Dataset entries
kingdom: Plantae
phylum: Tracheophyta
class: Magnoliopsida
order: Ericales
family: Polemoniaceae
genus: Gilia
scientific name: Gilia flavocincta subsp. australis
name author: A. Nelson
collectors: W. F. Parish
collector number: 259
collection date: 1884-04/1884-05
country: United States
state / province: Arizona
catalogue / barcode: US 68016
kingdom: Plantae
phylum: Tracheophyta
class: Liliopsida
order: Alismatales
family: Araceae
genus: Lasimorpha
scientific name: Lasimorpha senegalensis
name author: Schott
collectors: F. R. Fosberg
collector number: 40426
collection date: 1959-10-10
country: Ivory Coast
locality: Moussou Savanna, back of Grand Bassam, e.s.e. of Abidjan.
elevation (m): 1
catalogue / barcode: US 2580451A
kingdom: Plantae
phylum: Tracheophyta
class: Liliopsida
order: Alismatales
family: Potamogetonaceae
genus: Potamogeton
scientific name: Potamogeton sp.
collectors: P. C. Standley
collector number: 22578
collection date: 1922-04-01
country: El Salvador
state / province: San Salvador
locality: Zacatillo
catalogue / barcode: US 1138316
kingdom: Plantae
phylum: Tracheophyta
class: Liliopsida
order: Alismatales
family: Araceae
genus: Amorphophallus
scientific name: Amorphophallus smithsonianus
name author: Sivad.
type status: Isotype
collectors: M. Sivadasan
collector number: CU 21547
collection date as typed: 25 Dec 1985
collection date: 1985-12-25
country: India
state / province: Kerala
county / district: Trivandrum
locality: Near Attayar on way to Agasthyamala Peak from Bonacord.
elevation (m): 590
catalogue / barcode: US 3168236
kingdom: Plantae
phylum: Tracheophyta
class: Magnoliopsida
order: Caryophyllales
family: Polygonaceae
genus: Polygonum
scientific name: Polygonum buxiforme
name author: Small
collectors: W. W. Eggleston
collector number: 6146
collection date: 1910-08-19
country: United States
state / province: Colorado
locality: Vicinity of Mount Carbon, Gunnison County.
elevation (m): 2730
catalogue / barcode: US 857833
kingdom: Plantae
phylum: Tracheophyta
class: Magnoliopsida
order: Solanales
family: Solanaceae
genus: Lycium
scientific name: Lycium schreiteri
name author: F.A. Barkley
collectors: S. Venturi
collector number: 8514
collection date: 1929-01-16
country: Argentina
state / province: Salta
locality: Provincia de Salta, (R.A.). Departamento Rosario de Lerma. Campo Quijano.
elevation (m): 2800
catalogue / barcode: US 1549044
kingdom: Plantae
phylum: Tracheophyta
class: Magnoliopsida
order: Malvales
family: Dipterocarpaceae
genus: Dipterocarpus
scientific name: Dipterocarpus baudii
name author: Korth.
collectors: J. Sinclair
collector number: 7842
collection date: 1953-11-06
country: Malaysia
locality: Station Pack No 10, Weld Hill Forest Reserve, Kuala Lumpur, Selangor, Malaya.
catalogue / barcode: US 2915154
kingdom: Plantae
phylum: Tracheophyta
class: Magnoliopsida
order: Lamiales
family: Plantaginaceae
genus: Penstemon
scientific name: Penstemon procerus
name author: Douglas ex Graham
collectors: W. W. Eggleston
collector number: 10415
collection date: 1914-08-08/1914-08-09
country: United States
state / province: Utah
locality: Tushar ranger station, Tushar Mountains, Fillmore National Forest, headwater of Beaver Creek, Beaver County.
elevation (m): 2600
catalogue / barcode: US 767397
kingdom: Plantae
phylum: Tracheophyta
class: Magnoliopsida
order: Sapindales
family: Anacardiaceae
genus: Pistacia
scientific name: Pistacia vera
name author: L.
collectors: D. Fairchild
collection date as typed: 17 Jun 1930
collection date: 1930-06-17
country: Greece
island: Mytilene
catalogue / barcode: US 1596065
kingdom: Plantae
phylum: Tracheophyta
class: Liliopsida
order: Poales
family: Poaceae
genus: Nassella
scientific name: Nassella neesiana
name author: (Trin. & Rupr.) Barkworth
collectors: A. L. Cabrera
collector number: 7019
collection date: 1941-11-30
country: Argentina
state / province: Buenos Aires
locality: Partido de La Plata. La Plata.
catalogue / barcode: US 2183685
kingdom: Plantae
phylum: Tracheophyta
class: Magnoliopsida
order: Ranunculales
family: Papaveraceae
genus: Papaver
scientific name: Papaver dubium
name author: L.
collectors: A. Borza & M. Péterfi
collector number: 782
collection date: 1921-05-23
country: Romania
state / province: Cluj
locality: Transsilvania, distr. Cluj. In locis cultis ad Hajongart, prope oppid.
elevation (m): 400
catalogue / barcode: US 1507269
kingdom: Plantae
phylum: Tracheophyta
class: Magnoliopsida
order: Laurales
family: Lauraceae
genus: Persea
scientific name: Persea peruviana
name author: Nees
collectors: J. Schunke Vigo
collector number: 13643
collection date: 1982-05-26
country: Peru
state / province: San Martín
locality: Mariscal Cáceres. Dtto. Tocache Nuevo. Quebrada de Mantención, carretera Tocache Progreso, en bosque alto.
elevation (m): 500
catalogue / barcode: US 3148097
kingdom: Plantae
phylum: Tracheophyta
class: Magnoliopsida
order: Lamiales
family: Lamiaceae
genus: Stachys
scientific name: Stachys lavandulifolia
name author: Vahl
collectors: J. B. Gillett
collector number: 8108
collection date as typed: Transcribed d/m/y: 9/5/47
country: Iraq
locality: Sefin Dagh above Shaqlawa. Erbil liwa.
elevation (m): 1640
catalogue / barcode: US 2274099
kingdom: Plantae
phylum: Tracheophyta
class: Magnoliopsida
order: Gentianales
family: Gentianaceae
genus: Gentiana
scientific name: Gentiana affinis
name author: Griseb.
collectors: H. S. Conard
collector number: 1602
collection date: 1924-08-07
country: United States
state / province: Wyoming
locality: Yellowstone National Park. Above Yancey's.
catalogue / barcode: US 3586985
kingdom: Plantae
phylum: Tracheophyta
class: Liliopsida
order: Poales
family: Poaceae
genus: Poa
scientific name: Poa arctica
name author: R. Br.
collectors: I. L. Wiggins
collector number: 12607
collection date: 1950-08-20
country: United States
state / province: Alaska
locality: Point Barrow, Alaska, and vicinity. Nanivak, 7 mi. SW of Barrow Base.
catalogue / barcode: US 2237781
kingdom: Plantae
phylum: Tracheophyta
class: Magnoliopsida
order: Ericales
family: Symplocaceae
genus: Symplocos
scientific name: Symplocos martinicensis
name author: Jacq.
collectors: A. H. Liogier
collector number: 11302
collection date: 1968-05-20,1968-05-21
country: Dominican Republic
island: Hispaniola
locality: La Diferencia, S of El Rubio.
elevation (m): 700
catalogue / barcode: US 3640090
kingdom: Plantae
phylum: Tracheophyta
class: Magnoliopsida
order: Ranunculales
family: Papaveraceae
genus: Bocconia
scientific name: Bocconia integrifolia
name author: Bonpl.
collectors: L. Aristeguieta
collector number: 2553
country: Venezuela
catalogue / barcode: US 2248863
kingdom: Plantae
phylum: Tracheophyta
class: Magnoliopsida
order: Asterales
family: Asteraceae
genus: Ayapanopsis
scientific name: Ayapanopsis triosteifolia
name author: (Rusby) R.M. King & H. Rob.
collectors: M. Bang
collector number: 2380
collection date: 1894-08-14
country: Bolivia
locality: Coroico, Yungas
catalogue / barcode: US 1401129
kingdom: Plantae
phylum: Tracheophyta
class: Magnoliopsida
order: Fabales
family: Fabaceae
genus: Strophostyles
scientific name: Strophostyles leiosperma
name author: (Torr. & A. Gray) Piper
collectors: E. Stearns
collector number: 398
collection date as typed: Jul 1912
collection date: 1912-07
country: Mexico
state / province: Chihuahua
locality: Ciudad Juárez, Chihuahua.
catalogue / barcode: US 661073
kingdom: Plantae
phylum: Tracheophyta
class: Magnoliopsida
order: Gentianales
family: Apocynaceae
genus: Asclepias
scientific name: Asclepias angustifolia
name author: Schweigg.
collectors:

STATED EXERCISE:
Copy the lines above word for word, starting with the line containing "family: Gentianaceae" and ending with the line containing "name author: (Torr. & A. Gray) Piper", with both of those lines included.

SOLUTION:
family: Gentianaceae
genus: Gentiana
scientific name: Gentiana affinis
name author: Griseb.
collectors: H. S. Conard
collector number: 1602
collection date: 1924-08-07
country: United States
state / province: Wyoming
locality: Yellowstone National Park. Above Yancey's.
catalogue / barcode: US 3586985
kingdom: Plantae
phylum: Tracheophyta
class: Liliopsida
order: Poales
family: Poaceae
genus: Poa
scientific name: Poa arctica
name author: R. Br.
collectors: I. L. Wiggins
collector number: 12607
collection date: 1950-08-20
country: United States
state / province: Alaska
locality: Point Barrow, Alaska, and vicinity. Nanivak, 7 mi. SW of Barrow Base.
catalogue / barcode: US 2237781
kingdom: Plantae
phylum: Tracheophyta
class: Magnoliopsida
order: Ericales
family: Symplocaceae
genus: Symplocos
scientific name: Symplocos martinicensis
name author: Jacq.
collectors: A. H. Liogier
collector number: 11302
collection date: 1968-05-20,1968-05-21
country: Dominican Republic
island: Hispaniola
locality: La Diferencia, S of El Rubio.
elevation (m): 700
catalogue / barcode: US 3640090
kingdom: Plantae
phylum: Tracheophyta
class: Magnoliopsida
order: Ranunculales
family: Papaveraceae
genus: Bocconia
scientific name: Bocconia integrifolia
name author: Bonpl.
collectors: L. Aristeguieta
collector number: 2553
country: Venezuela
catalogue / barcode: US 2248863
kingdom: Plantae
phylum: Tracheophyta
class: Magnoliopsida
order: Asterales
family: Asteraceae
genus: Ayapanopsis
scientific name: Ayapanopsis triosteifolia
name author: (Rusby) R.M. King & H. Rob.
collectors: M. Bang
collector number: 2380
collection date: 1894-08-14
country: Bolivia
locality: Coroico, Yungas
catalogue / barcode: US 1401129
kingdom: Plantae
phylum: Tracheophyta
class: Magnoliopsida
order: Fabales
family: Fabaceae
genus: Strophostyles
scientific name: Strophostyles leiosperma
name author: (Torr. & A. Gray) Piper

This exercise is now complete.